◆ **What you will do**: Keep only the lines that hold the string "model", filtering out the rest of the entries below.

◆ **Supplied data**:

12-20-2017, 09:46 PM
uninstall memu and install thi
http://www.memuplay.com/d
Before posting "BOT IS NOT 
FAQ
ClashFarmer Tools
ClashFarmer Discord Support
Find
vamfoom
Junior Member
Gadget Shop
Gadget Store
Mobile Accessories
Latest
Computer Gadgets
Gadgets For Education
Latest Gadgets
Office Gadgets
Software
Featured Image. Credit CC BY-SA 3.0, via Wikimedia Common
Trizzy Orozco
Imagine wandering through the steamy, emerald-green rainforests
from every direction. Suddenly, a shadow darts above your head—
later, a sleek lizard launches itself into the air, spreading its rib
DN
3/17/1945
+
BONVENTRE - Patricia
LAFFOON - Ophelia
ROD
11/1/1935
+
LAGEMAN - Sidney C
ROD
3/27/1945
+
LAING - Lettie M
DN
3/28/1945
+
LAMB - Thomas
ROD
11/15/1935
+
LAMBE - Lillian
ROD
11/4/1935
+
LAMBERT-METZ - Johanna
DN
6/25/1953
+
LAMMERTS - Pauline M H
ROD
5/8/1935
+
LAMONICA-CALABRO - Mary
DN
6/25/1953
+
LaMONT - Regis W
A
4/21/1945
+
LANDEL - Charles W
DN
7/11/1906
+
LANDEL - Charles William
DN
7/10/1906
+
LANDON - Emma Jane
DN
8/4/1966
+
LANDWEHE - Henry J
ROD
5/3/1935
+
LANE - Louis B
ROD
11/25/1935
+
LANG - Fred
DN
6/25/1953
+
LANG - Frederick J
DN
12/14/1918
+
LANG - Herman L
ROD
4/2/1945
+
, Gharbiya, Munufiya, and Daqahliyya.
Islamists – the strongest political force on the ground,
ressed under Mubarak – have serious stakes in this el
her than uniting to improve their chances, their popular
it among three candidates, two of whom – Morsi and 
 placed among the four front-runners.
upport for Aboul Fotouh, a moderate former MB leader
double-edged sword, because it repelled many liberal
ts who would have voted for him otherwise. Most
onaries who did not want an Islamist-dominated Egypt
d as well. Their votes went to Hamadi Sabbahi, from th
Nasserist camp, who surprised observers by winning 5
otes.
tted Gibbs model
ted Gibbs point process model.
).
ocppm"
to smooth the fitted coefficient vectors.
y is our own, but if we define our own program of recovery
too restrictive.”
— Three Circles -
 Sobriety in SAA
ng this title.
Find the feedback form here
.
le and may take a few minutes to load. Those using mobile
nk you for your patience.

◆ **Answer below**:
tted Gibbs model
ted Gibbs point process model.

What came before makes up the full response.